6. Al momento, aldilà della palese violazione di Copyright che addirittura spinge a copiare una parte di un sito internet – il Nostro -, ripubblicarla su un altro, senza Nostra autorizzazione scritta e firmata (illegale anche in Italia) (nota dell’Ufficio Reclami: ribadisco il che cazzo stai a dì?), ravvediamo più di un motivo per tradurre questo testo ed inviarlo in segnalazione alla Polizia di Stato britannica. Intanto, ci pare giusto segnalare questo sito e questo articolo, poiché non abbiamo niente, dal punto di vista legale e fiscale, da nascondere.
Lei può impiegare altro tempo a dubitare – ed è libera dal punto di vista legale di farlo -, se la cosa l’aggrada, o può provarci per sfatare una cattiva opinione mai supportata da prove oggettive e legali, ma talune cose qui scritte sono offensive dichiarazioni del falso e pertanto, senza procedere alla denuncia, comunque, segnaliamo, il fatto, per Nostra tutela futura.
Grazie.
Saluti.
Alessia. (nota dell’Ufficio Reclami: Alessia come?)
Vi è piaciuta? Allora restate sintonizzati su Giramenti, che se tanto mi da tanto sentiremo ancora parlare di Alessia e dell’allegra agenzia letteraria.
E preparate un bel sacco di arance e qualche pacchetto di sigarette da portare a Gaia, che sta rischiando la galera…
(ma tu guarda, non vi ho detto come si chiamano.
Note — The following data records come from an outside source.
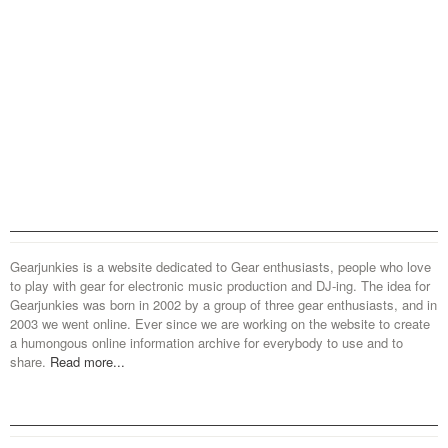
Gearjunkies is a website dedicated to Gear enthusiasts, people who love
to play with gear for electronic music production and DJ-ing. The idea for
Gearjunkies was born in 2002 by a group of three gear enthusiasts, and in
2003 we went online. Ever since we are working on the website to create
a humongous online information archive for everybody to use and to
share.
Read more...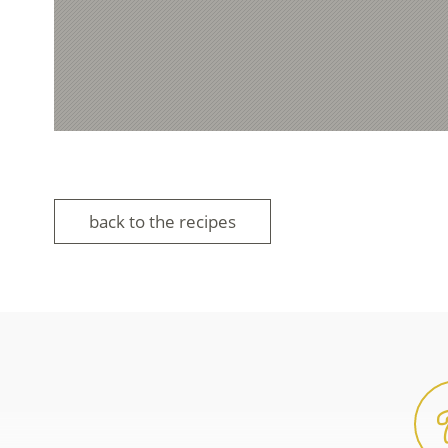
back to the recipes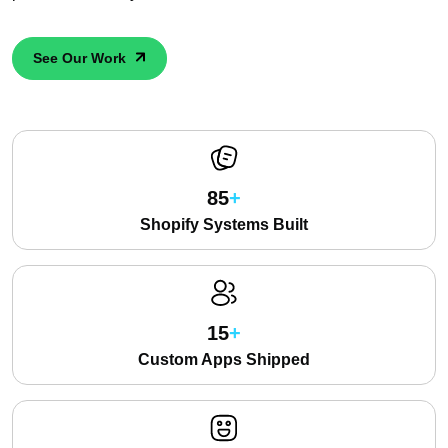
See Our Work
85
Shopify Systems Built
15
Custom Apps Shipped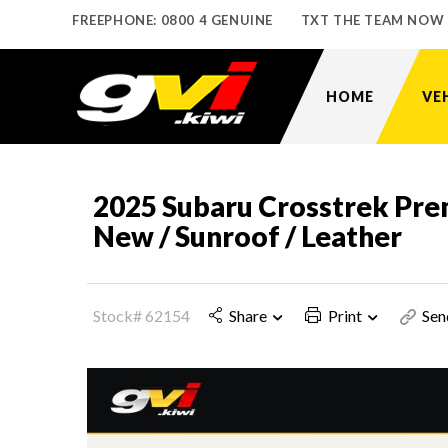
FREEPHONE: 0800 4 GENUINE
TXT THE TEAM NOW
HOME
VE
2025 Subaru Crosstrek Pr
New / Sunroof / Leather
Stock# 62154
Share
Print
Sen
Trattasi della ADVERTISE your BOOK Limited. Se volete ulteriori informazioni su di loro, però, contattate direttamente la Companies House UK, perché stranamente, pur avendo un testo straordinario come Baciami a Candela giunto a 300000 copie vendute al loro attivo, di loro non si trovano altre tracce in rete…)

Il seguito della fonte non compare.